Point 7: Don’t get hung up on the limitations
Certain types of knowledge are very well suited to quickly harvesting into a knowledge base. Company processes or technical procedures are well suited for knowledge management. By populating a knowledge base with this type of information and making it available to employees and customers, an organisation can shorten or even avoid many calls. Organisations can also use a KM system to access existing unstructured sources of information that may already exist on a corporate network, intranet or within an existing call center or help desk system. It’s important to note that experienced agents can certainly benefit from access to both structured knowledge and unstructured information because they’re more likely to be able to pinpoint a solution within an unstructured document.
Point 8: Set expectations or risk extinction
A big pitfall is the failure of knowledge management proponents in helping executive management set appropriate expectations. Customers, employees and management alike must know what they are going to get out of knowledge management, what it will take to get those results and how success will be measured. Measurement is where most organisations fail because they are doing things that were not measured before. So a year from now, you’ve built this thing, it’s up and running and everyone loves it and your boss says “where’s my return?” If you don’t have a measurement system in place then you will have a hard time answering his or her question – especially for the new metrics that didn’t exist before. You probably measured handle time, abandon rates, and similar operational metrics. But you may not be measuring call avoidance or knowledge usage, which affects ultimately the ability to measure resolution rates.

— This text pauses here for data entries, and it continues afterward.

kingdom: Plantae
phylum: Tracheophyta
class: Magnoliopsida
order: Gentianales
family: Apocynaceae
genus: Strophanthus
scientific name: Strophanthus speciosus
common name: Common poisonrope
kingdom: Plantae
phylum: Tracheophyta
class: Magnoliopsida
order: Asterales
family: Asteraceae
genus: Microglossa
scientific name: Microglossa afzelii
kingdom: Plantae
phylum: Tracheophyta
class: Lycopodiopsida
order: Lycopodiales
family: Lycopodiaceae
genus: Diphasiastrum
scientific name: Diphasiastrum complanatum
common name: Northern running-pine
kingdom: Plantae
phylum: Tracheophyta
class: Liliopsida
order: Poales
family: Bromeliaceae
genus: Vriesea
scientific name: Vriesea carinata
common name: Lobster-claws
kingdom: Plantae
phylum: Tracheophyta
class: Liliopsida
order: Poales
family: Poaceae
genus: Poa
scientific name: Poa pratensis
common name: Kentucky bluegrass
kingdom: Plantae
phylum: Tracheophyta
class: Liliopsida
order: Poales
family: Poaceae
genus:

In addition to setting management expectations you have to set customer and end-user expectations. For example, if you are going to provide customers with Web self-service for one specific product then you must include the known problems that they are going to encounter in the knowledge base. In that situation you are better off to set their expectations that the knowledge base covers only that product and no other. Customers pose the same extinction risk that your employees do. If they visit the site a few times and they can’t find an accurate or appropriate answer they will probably not return again.
Point 9: Integrate KM into existing systems
Typically, organisations that are implementing knowledge management already have an established data center, so they are not only building a knowledge base – they must also integrate it into their existing environment – their call tracking system, IVR system, email, remote diagnostics and other support systems.
Point 10: Educate your self-service users
You’ve created your KM plan, determined the critical knowledge to include, initiated a plan to garner cultural acceptance, trained your agents and pinpointed key sources of knowledge – finally you need to educate your self-service users on how to find and access support information online to ensure a satisfying experience.
There are many ways to “push” your self-service capabilities out to your end-user audience. Traditional marketing techniques should be employed to promote this valuable service, such as email, online newsletters or direct mail. Encourage users to visit your online support site by making it easy to find and access the knowledge base. Be sure to include the site URL and directions for obtaining a login, if needed, in your marketing communications.
Point 11: Become a knowledge-enabled organisation
We think it is inevitable that knowledge management will have a high adoption rate in the next few years. Over time to remain competitive it will be essential to be “knowledge-enabled.” Just a few years ago email was not a common method for seeking customer service; now customers demand the ability to contact you through channels other than the phone.